Profitabilitas EBITDA Stabil: Kami memperkirakan margin EBITDA yang disesuaikan Fitch akan turun menjadi 84%-85% (2021: 87%, 9M22: 86%) pada tahun 2023 karena dampak dari integrasi jaringan Indosat dan berakhirnya kontrak yang membawa sewa lebih tinggi tarif. Namun, margin harus stabil di sekitar 83% pada 2024-2025. Kami menghitung EBITDA setelah disesuaikan dengan bunga sewa dan biaya penyusutan berdasarkan standar akuntansi Indonesia PSAK 73.

 

Arus Kas Bebas Akan Meningkat: Kami memperkirakan perolehan arus kas bebas akan meningkat dan mungkin menjadi positif pada tahun 2023, karena arus kas dari operasi seharusnya cukup untuk mendanai pertumbuhan, belanja modal pemeliharaan, dan dividen. Kami mengharapkan perusahaan untuk mendistribusikan uang tunai kepada pemegang saham dengan hati-hati dan menjaga utang bersih/EBITDA tahunan kuartal terakhir di bawah 5,0x dalam jangka pendek hingga menengah. TBI membayar dividen sebesar Rp706 miliar pada tahun 2021 dan Rp816 miliar pada 9M22.

 

Meringankan Subordinasi Struktural: Obligasi TBI diperingkat pada tingkat yang sama dengan Peringkat Nasional Jangka Panjangnya, meskipun terdapat subordinasi struktural terhadap utang yang dimiliki oleh anak perusahaan operasional yang menghasilkan pendapatan grup. Utang peringkat sebelumnya/EBITDA tahunan meningkat menjadi 0,5x pada akhir 9M22 (2Q22: 0,4x, 1Q22: 0,7x, 2021: 1,0x). Kami yakin ini akan berlanjut, karena TBI kemungkinan akan menggunakan dana obligasi untuk membayar sebagian utang di perusahaan yang beroperasi.

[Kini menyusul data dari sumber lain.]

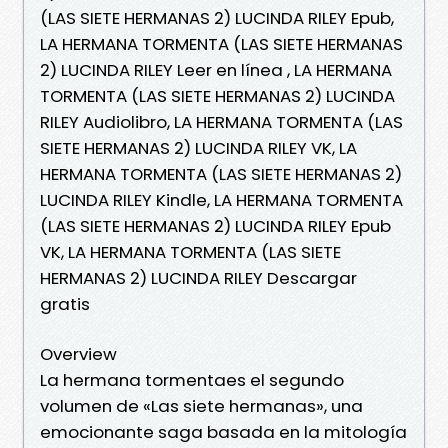
(LAS SIETE HERMANAS 2) LUCINDA RILEY Epub,
LA HERMANA TORMENTA (LAS SIETE HERMANAS
2) LUCINDA RILEY Leer en línea , LA HERMANA
TORMENTA (LAS SIETE HERMANAS 2) LUCINDA
RILEY Audiolibro, LA HERMANA TORMENTA (LAS
SIETE HERMANAS 2) LUCINDA RILEY VK, LA
HERMANA TORMENTA (LAS SIETE HERMANAS 2)
LUCINDA RILEY Kindle, LA HERMANA TORMENTA
(LAS SIETE HERMANAS 2) LUCINDA RILEY Epub
VK, LA HERMANA TORMENTA (LAS SIETE
HERMANAS 2) LUCINDA RILEY Descargar
gratis
Overview
La hermana tormentaes el segundo
volumen de «Las siete hermanas», una
emocionante saga basada en la mitología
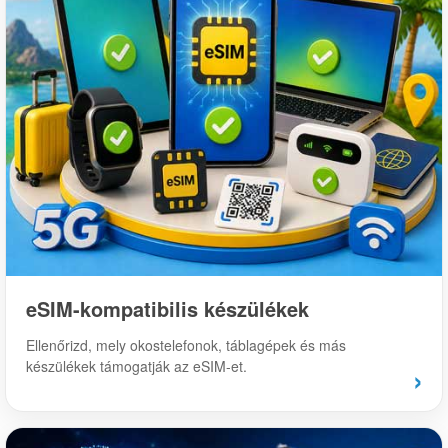
eSIM-kompatibilis készülékek
Ellenőrizd, mely okostelefonok, táblagépek és más
készülékek támogatják az eSIM-et.
›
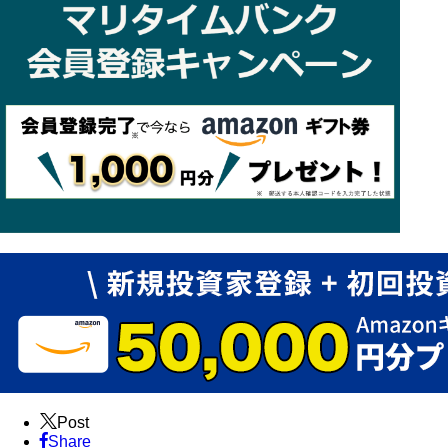
Post
Share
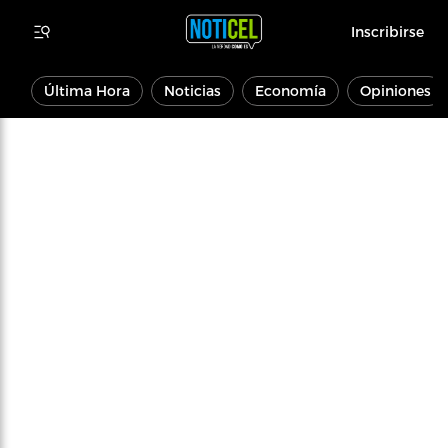
Inscribirse
Última Hora
Noticias
Economía
Opiniones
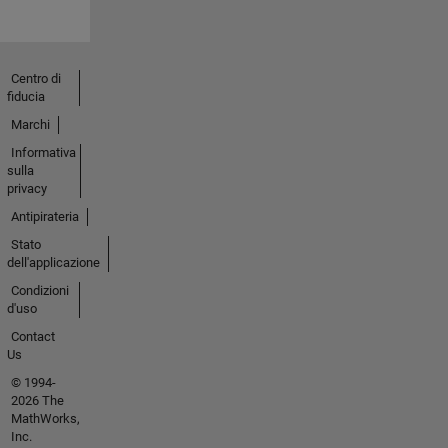
Centro di
fiducia
Marchi
Informativa
sulla
privacy
Antipirateria
Stato
dell'applicazione
Condizioni
d'uso
Contact
Us
© 1994-
2026 The
MathWorks,
Inc.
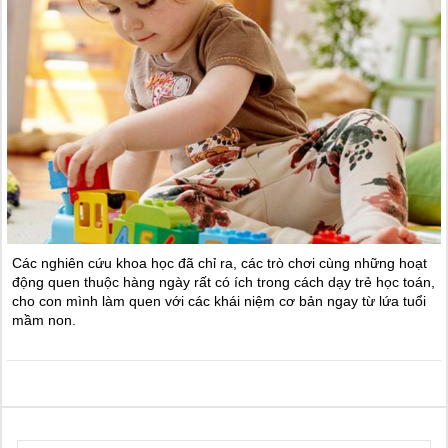
Các nghiên cứu khoa học đã chỉ ra, các trò chơi cùng những hoạt
động quen thuộc hàng ngày rất có ích trong cách dạy trẻ học toán,
cho con mình làm quen với các khái niệm cơ bản ngay từ lứa tuổi
mầm non.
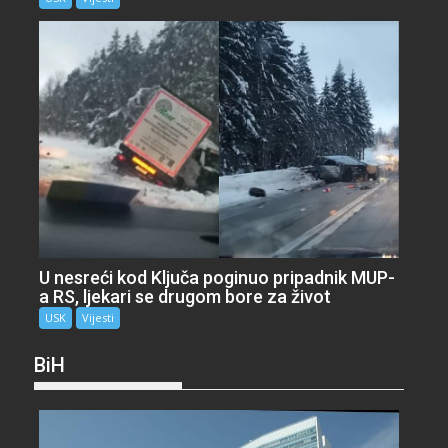
U nesreći kod Ključa poginuo pripadnik MUP-
a RS, ljekari se drugom bore za život
USK
Vijesti
BiH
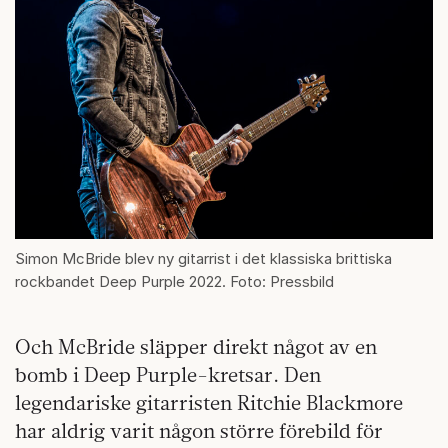
Simon McBride blev ny gitarrist i det klassiska brittiska
rockbandet Deep Purple 2022. Foto: Pressbild
Och McBride släpper direkt något av en
bomb i Deep Purple-kretsar. Den
legendariske gitarristen Ritchie Blackmore
har aldrig varit någon större förebild för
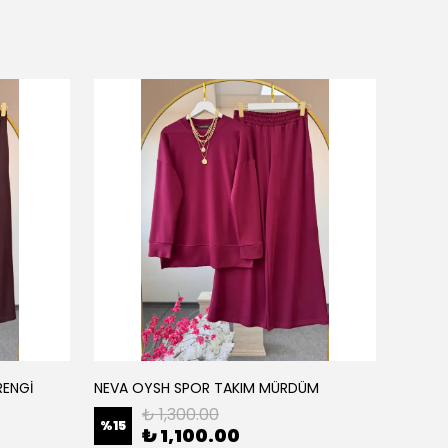
RENGİ
NEVA OYSH SPOR TAKIM MÜRDÜM
NEVA O
₺ 1,300.00
%
15
%
15
₺ 1,100.00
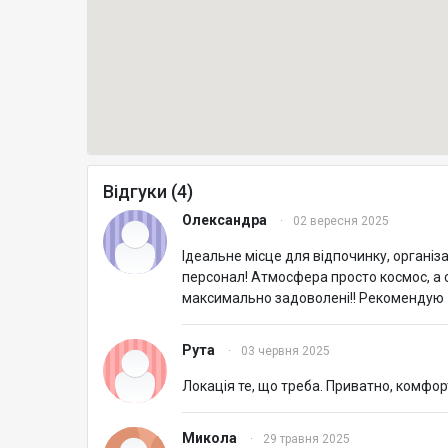
Відгуки (4)
Олександра
·
02 вересня 2025
Ідеальне місце для відпочинку, організ
персонал! Атмосфера просто космос, а с
максимально задоволені!! Рекомендую
Рута
·
03 червня 2025
Локація те, що треба. Приватно, комфо
Микола
·
29 травня 2025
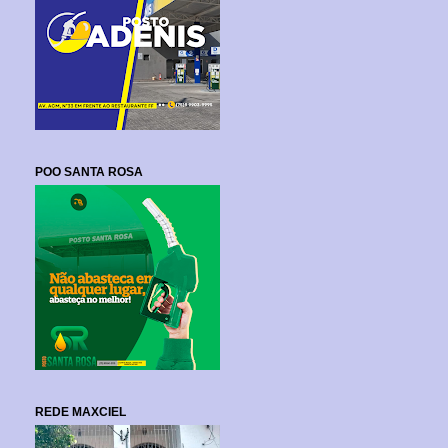
POO SANTA ROSA
REDE MAXCIEL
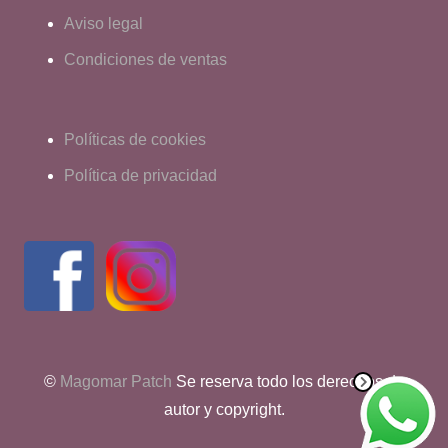
Aviso legal
Condiciones de ventas
Políticas de cookies
Política de privacidad
©
Magomar Patch
Se reserva todo los derechos de
autor y copyright.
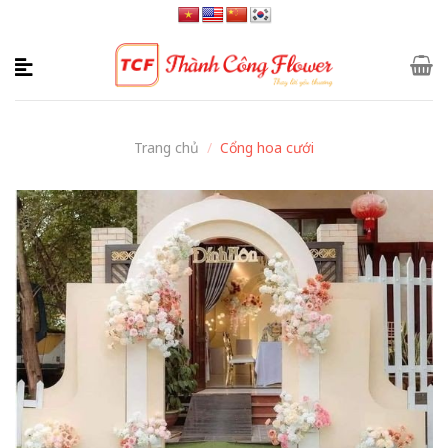
Skip
to
content
Trang chủ
/
Cổng hoa cưới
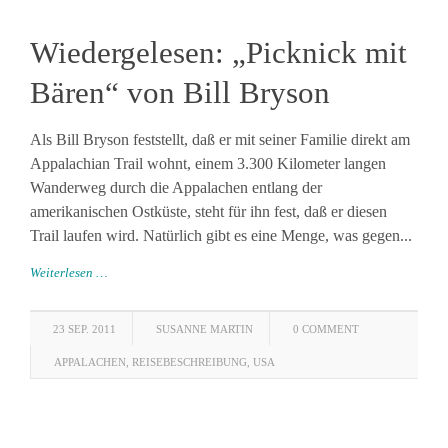
Wiedergelesen: „Picknick mit
Bären“ von Bill Bryson
Als Bill Bryson feststellt, daß er mit seiner Familie direkt am
Appalachian Trail wohnt, einem 3.300 Kilometer langen
Wanderweg durch die Appalachen entlang der
amerikanischen Ostküste, steht für ihn fest, daß er diesen
Trail laufen wird. Natürlich gibt es eine Menge, was gegen...
Weiterlesen …
23 SEP. 2011
SUSANNE MARTIN
0 COMMENT
APPALACHEN
,
REISEBESCHREIBUNG
,
USA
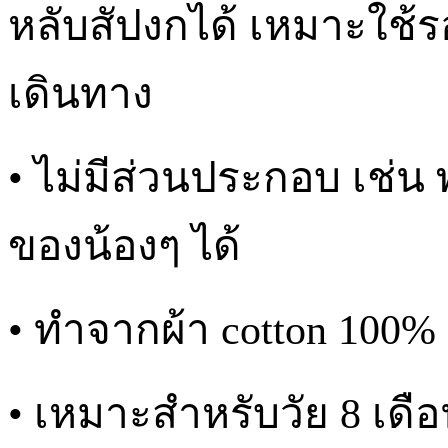
หลับสัปงกได้ เหมาะใช้
เดินทาง
• ไม่มีส่วนประกอบ เช่น
ของน้องๆ ได้
• ทำจากผ้า cotton 100% เ
• เหมาะสำหรับวัย 8 เดือ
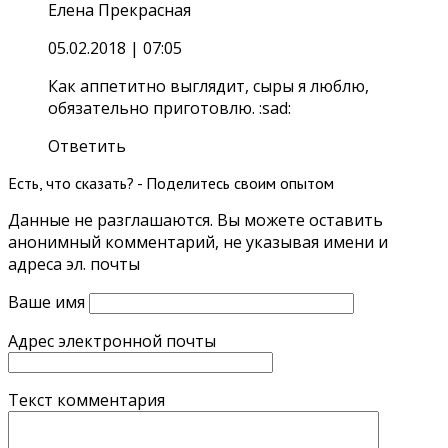
Елена Прекрасная
05.02.2018
| 07:05
Как аппетитно выглядит, сыры я люблю,
обязательно приготовлю. :sad:
Ответить
Есть, что сказать? - Поделитесь своим опытом
Данные не разглашаются. Вы можете оставить
анонимный комментарий, не указывая имени и
адреса эл. почты
Ваше имя
Адрес электронной почты
Текст комментария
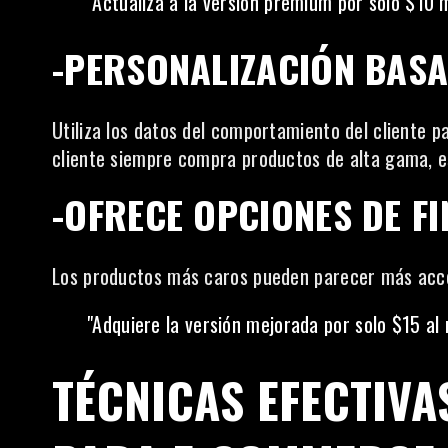
"Actualiza a la versión premium por solo $10 m
-PERSONALIZACIÓN BASA
Utiliza los datos del comportamiento del cliente p
cliente siempre compra productos de alta gama, 
-OFRECE OPCIONES DE F
Los productos más caros pueden parecer más accesi
"Adquiere la versión mejorada por solo $15 al
TÉCNICAS EFECTIVA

Pemulihan kreditur harus kuat dalam skenario kesulitan, karena sebagian besar arus kas operasi terkunci secara kontraktual.

 

TBI dan Protelindo memiliki profil bisnis yang serupa, karena mereka beroperasi di pasar yang sama, memiliki campuran penyewa yang sebanding dan merupakan operator menara independen terbesar pertama dan kedua di Indonesia. Kami perkirakan kedua peer akan mempertahankan posisi pasar masing-masing, mengingat kurangnya portofolio menara besar yang tersedia untuk akuisisi dalam jangka menengah. Namun, Protelindo memiliki arus kas bebas yang lebih kuat dan catatan mempertahankan neraca yang konservatif. Kami perkirakan EBITDA net leverage TBI akan tetap di sekitar 4,5x hingga 2024, sementara kami perkirakan Protelindo akan berkurang menjadi 3,8x pada 2024.

 

TBI mendapatkan peringkat yang lebih tinggi dari produsen makanan dan minuman konsumen yang berbasis di Indonesia, PT Mayora Indah Tbk (AA(idn)/Negatif). Mayora adalah salah satu perusahaan makanan kemasan terbesar di negara ini dan telah mempertahankan leverage bersih EBITDA yang lebih rendah di bawah 1,0x, meskipun kami perkirakan akan memburuk menjadi 1,5x dalam dua tahun ke depan. Profil bisnis TBI yang lebih kuat mengimbangi leverage yang lebih tinggi. TBI diuntungkan dari visibilitas arus kas yang solid berdasarkan kontrak sewa jangka panjang, didukung oleh klausul kenaikan biaya, sedangkan Mayora menghadapi harga komoditas tinggi yang berkepanjangan dan tekanan inflasi yang meningkat.